Egypt is expected to start exporting 60 to 65 million cubic feet of gas per day to Lebanon by 2022, Egyptian Petroleum Minister Tarek El Molla said mid-October.
But maintenance work on Syrian infrastructure is essential to facilitate the gas entry to the Lebanese territories.
Lebanon has been scrambling to secure fuel after the country’s two main power plants went out of commission due to severe fuel shortages that have left the nation in dire need of assistance.

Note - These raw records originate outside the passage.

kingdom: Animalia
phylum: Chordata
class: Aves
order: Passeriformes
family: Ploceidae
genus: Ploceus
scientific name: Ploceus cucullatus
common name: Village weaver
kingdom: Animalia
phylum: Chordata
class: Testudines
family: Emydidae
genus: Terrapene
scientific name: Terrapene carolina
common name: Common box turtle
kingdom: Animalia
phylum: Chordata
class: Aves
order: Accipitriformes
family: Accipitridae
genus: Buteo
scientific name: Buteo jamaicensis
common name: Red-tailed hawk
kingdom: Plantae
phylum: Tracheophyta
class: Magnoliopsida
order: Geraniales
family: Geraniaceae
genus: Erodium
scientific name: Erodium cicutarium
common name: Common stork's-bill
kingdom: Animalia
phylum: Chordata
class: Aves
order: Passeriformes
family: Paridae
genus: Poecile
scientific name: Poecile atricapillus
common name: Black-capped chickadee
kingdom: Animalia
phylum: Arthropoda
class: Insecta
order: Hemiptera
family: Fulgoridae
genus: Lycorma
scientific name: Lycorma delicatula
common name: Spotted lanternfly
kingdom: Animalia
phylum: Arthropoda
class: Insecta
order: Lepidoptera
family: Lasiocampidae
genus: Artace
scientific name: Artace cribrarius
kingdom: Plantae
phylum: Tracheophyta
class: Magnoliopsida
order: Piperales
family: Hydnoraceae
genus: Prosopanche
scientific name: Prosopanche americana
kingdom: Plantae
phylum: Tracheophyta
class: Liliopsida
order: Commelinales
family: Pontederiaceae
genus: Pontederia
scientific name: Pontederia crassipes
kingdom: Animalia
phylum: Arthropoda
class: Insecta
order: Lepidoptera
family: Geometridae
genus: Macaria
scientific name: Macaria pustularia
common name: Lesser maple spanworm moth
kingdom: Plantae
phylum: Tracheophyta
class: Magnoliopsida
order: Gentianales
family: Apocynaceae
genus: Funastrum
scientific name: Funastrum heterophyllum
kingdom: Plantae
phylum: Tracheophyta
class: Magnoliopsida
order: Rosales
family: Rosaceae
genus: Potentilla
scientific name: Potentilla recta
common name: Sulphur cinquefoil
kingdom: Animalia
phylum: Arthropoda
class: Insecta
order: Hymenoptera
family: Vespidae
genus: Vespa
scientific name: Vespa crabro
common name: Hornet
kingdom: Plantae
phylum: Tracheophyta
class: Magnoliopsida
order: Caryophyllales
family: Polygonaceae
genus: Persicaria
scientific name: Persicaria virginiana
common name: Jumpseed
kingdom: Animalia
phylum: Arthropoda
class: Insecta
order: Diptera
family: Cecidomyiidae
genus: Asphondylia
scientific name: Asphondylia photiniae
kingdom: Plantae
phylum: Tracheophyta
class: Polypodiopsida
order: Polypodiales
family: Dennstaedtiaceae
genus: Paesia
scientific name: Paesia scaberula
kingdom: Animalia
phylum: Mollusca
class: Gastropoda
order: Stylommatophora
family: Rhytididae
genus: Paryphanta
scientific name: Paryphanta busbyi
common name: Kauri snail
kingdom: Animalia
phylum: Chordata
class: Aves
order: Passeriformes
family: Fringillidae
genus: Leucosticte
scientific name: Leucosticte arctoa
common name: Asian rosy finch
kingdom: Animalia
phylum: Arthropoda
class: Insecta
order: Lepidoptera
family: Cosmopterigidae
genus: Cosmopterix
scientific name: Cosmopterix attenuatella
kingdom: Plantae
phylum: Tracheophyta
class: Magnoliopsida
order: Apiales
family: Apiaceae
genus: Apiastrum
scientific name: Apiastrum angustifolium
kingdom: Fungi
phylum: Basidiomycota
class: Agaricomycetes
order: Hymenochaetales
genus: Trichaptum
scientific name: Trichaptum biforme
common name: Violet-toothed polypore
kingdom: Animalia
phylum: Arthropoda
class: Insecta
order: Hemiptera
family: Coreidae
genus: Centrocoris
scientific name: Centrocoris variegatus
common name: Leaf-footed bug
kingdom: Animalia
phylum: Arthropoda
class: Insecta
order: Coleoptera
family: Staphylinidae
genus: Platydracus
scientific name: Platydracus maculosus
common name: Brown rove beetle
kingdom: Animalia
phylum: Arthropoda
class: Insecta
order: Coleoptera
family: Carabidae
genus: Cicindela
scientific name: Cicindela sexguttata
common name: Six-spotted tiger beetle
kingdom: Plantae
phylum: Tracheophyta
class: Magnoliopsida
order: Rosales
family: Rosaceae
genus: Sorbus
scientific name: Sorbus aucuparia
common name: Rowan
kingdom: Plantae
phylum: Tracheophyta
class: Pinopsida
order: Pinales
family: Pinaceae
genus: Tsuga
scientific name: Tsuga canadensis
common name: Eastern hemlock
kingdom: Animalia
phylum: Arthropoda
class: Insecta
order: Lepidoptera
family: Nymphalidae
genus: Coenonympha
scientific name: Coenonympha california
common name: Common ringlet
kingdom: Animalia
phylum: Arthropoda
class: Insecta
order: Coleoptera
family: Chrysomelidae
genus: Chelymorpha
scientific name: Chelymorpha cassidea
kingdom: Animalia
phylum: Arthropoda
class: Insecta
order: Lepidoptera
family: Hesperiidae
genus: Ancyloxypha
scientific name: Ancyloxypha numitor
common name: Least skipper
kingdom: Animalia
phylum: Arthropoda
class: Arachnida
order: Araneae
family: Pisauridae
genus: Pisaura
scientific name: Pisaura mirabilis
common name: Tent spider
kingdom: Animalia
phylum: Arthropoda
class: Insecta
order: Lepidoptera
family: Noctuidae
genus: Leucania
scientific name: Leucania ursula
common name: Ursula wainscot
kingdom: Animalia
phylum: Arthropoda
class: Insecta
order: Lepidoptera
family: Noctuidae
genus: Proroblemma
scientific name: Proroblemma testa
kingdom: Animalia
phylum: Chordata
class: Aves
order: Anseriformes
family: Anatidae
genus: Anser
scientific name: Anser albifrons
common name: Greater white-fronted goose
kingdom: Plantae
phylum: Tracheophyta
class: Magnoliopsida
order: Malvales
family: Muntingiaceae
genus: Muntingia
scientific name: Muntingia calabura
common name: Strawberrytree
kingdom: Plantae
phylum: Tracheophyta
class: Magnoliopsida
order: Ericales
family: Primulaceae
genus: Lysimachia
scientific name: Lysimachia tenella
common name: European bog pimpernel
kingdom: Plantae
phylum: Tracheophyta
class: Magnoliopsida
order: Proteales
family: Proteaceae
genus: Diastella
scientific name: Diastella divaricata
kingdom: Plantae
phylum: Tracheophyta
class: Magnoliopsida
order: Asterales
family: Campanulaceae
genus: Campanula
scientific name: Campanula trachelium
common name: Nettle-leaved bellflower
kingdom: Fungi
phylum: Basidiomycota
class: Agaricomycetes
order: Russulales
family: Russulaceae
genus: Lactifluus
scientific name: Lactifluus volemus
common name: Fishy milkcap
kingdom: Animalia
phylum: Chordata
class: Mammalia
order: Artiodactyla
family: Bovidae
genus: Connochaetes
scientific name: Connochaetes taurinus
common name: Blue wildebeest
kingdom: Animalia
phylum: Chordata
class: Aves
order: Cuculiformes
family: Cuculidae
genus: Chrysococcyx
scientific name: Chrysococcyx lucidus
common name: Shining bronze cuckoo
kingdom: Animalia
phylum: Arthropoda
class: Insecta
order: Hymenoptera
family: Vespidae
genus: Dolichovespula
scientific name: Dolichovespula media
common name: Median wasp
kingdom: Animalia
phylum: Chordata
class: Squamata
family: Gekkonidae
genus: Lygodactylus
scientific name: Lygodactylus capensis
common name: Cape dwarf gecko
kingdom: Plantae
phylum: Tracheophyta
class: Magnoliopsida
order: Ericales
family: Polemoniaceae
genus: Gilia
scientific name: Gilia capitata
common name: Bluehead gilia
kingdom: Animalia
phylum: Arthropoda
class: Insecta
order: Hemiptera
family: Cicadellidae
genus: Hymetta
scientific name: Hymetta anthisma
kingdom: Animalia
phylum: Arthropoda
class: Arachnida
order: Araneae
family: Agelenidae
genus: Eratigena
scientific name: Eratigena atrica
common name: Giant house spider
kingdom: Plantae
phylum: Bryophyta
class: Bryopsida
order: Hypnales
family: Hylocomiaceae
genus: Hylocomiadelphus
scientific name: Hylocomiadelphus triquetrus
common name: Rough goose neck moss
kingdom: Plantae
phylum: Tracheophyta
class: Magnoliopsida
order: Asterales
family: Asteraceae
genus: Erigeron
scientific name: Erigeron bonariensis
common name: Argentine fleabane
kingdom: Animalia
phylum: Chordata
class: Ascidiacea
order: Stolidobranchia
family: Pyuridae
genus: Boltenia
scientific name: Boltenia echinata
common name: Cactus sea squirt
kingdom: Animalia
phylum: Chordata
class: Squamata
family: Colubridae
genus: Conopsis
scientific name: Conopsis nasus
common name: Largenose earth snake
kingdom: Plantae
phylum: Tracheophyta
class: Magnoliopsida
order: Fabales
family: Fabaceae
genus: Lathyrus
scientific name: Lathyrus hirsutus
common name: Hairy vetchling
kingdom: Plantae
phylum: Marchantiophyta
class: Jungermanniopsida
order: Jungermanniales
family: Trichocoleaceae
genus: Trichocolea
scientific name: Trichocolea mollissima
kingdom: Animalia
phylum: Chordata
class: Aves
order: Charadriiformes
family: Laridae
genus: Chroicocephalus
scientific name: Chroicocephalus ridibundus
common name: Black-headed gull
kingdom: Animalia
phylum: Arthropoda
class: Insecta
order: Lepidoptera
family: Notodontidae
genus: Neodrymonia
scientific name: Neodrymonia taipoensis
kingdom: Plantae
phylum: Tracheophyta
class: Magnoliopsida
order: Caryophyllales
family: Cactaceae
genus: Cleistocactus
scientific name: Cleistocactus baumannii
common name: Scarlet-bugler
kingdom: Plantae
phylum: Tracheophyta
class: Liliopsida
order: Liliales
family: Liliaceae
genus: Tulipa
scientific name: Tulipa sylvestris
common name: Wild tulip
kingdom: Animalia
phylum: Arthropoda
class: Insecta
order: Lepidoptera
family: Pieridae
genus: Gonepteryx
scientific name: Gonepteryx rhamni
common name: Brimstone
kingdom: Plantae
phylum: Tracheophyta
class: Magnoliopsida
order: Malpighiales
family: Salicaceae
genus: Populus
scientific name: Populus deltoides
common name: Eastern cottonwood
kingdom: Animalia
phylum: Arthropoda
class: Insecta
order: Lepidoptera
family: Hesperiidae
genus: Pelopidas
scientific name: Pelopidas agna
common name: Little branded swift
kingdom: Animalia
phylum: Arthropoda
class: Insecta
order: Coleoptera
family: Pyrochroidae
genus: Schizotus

The fuel crisis has debilitated much of public life, forcing the public to rely almost entirely on expensive private generators. Hospitals have struggled as well, fearing the safety of their patients.
Beirut’s request comes days after President Michel Aoun met with Qatar’s Amir Sheikh Tamin bin Hamad Al-Thani in Doha on the sidelines of the opening ceremony of FIFA Arab Cup 2021, taking place in Doha until December 18.
During his visit, the Lebanese and Qatari sides discussed bilateral relations and the Gulf state’s support for Lebanon.
Aoun sought investment in different infrastructure projects, including electricity, which is cut for much of the day in Lebanon.
In recent talks, the Lebanese Energy Minister discussed with his Qatari counterpart Saad bin Sherida Al Kaabi ways to secure gas for Lebanese electricity plants during a meeting in Doha.
“With regard to securing gas for electricity plants, it was agreed on the importance of gasification of Qatari liquefied gas to feed the Electricité du Liban Corporation,” Fayad’s media office said in a statement last month.
Jordan and Egypt are expected to witness a boost in power grids following an agreement reached last month to increase the electricity capacity between the two countries from 500 to 1,000 megawatts. This move will aid in supplying neighbouring countries, such as Lebanon with electricity.
Qatar is the world’s largest exporter of LNG and has been a major investor in Lebanon in previous years.